While wife BMI may play a role in marriage satisfaction in some subsamples of the American population, not only does this not necessarily apply to other cultures, it doesn’t have to apply to Americans. Humans can be masters of their environments, and with the right access to information and social support, can choose to be happy in spite of cultural expectations of size.

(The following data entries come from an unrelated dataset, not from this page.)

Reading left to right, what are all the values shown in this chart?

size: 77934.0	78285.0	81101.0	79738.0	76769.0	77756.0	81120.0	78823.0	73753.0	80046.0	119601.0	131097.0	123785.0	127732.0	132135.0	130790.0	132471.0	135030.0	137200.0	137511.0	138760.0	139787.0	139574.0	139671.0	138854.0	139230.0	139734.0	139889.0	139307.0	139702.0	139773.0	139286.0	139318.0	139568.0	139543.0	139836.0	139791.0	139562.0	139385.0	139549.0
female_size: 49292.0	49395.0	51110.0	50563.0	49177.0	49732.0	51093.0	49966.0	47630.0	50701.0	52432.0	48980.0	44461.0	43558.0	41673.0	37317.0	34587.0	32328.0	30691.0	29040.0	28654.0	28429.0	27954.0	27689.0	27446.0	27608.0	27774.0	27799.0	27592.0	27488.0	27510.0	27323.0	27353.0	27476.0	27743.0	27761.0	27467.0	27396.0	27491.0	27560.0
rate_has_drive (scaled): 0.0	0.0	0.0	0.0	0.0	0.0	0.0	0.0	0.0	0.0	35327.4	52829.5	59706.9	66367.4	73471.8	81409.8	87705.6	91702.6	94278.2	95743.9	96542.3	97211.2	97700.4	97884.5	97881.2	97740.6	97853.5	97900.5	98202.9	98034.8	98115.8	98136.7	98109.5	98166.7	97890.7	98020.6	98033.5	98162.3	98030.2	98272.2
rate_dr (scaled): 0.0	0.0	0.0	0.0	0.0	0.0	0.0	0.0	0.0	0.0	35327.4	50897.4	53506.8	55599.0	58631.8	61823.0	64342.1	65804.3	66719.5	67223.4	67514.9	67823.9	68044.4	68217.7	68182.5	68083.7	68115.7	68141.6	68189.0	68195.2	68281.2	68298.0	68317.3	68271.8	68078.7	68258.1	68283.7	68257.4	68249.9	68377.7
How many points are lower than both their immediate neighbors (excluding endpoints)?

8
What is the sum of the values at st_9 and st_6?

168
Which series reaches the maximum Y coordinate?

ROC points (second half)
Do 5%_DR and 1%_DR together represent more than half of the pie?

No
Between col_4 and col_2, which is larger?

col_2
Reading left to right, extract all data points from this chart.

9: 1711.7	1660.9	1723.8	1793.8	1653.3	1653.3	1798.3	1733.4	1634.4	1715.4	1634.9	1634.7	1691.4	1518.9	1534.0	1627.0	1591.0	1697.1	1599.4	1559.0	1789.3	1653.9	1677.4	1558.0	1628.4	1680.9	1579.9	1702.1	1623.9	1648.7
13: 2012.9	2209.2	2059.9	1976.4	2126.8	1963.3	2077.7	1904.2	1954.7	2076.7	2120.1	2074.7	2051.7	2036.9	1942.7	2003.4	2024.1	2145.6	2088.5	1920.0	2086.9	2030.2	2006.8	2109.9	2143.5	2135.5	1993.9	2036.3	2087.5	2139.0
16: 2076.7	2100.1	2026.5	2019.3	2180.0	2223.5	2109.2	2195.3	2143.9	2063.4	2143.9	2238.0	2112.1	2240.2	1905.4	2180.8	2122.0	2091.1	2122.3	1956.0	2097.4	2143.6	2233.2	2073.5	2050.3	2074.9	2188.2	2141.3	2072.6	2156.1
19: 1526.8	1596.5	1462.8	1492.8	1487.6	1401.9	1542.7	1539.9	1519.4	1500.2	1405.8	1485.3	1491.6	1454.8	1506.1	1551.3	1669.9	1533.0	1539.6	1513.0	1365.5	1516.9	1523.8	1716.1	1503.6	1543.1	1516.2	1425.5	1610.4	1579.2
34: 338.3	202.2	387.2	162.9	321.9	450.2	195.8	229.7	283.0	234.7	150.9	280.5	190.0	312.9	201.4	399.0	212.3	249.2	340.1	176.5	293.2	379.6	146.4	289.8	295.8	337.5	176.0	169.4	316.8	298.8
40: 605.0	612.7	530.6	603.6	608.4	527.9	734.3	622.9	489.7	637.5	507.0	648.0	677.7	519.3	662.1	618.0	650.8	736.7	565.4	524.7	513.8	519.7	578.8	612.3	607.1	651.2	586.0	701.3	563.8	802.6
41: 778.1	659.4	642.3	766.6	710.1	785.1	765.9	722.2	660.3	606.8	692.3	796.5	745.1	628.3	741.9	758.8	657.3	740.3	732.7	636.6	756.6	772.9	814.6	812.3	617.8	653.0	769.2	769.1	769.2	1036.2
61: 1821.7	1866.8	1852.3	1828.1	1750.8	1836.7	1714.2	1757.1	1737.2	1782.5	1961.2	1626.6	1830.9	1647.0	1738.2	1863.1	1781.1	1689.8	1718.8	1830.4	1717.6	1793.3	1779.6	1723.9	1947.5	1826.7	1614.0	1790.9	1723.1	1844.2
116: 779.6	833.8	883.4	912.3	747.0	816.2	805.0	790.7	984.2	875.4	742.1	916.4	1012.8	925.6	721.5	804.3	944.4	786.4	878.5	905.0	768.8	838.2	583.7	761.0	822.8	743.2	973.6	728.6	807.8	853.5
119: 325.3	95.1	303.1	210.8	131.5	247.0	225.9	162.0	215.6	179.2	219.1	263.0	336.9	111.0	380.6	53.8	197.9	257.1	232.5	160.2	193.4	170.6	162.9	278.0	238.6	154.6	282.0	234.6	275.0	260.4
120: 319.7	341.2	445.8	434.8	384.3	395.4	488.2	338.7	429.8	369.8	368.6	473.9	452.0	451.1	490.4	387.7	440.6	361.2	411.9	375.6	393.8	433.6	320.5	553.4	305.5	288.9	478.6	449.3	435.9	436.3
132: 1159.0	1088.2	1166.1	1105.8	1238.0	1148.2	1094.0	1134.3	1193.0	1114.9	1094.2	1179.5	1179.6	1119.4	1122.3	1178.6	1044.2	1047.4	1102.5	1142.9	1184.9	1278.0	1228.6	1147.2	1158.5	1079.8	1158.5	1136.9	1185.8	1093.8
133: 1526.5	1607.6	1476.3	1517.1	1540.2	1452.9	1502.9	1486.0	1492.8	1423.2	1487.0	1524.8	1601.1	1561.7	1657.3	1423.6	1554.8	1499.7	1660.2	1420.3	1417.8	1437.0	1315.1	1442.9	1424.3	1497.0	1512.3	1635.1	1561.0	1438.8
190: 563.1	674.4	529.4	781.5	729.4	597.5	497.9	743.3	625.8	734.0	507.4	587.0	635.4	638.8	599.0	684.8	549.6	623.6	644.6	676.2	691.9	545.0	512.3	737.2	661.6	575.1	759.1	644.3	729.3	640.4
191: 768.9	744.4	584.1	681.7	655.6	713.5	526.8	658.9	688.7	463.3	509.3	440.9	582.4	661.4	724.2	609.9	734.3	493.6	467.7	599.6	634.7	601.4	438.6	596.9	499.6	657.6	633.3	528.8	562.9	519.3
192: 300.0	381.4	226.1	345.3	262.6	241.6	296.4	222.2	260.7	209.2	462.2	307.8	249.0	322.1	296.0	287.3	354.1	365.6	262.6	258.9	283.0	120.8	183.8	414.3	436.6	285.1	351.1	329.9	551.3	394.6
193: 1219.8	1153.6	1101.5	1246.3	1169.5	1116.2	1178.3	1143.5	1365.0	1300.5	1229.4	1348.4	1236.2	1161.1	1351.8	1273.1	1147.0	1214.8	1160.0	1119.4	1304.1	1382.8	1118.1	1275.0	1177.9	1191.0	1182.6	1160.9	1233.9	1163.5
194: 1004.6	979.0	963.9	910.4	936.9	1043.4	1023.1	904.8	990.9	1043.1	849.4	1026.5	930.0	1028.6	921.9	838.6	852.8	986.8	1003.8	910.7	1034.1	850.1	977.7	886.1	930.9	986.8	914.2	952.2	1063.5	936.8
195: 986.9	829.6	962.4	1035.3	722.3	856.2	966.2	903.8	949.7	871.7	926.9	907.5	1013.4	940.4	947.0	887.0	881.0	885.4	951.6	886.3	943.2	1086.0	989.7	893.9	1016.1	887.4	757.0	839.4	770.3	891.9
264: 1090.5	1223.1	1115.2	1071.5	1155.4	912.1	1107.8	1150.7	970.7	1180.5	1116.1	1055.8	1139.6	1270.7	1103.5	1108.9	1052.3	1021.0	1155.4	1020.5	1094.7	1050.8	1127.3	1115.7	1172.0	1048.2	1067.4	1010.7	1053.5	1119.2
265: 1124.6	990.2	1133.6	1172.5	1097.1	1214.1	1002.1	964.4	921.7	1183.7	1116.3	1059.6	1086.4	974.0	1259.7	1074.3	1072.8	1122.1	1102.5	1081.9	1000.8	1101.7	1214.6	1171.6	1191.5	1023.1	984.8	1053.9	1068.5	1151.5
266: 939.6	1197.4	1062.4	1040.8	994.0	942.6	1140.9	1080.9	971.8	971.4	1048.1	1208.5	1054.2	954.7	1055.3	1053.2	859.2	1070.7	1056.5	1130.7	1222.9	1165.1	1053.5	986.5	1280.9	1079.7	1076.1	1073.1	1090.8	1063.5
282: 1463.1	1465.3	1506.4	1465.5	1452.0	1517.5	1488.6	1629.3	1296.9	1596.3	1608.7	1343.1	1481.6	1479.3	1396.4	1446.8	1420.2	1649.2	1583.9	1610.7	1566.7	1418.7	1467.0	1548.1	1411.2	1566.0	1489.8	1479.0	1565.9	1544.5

So you can hold the mayo** if you want. But there are far too many important elements of communication and compatibility that drive marriage satisfaction for me to believe that a few pounds make the difference between a happy marriage and one that ends in divorce.

References

Davila, J., Karney, B., Hall, T., & Bradbury, T. (2003). Depressive Symptoms and Marital Satisfaction: Within-Subject Associations and the Moderating Effects of Gender and Neuroticism. Journal of Family Psychology, 17 (4), 557-570 DOI: 10.1037/0893-3200.17.4.557

Gallagher D, Visser M, Sepúlveda D, Pierson RN, Harris T, & Heymsfield SB (1996). How useful is body mass index for comparison of body fatness across age, sex, and ethnic groups? American journal of epidemiology, 143 (3), 228-39 PMID: 8561156

Meltzer, A., McNulty, J., Novak, S., Butler, E., & Karney, B. (2011). Marriages Are More Satisfying When Wives Are Thinner Than Their Husbands Social Psychological and Personality Science, 2 (4), 416-424 DOI: 10.1177/1948550610395781

Sear, R., & Marlowe, F. (2009). How universal are human mate choices? Size does not matter when Hadza foragers are choosing a mate Biology Letters, 5 (5), 606-609 DOI: 10.1098/rsbl.2009.0342

Sira, N, & Ballard, SM (2011). Gender differences in body satisfaction: an examination of familial and individual level variables Family Science Review, 16 (1), 57-73

Spitzer, B., Henderson, K., & Zivian, M. (1999). Gender Differences in Population Versus Media Body Sizes: A Comparison over Four Decades Sex Roles, 40 (7/8), 545-565 DOI: 10.1023/A:1018836029738

Image credits

1- My own photograph.

2-Found here: http://www.surgeongeneral.gov/topics/obesity/calltoaction/fact_advice.htm

3-Found in Meltzer et al 2011, full reference above.

*The quote is one of my favorites from The Color Kittens, one of the books I most enjoy reading to my daughter.

**Hold the mayo is slang for “hold the mayonnaise,” which means to eat a sandwich dry. It is often used to imply someone should be trying to lose weight.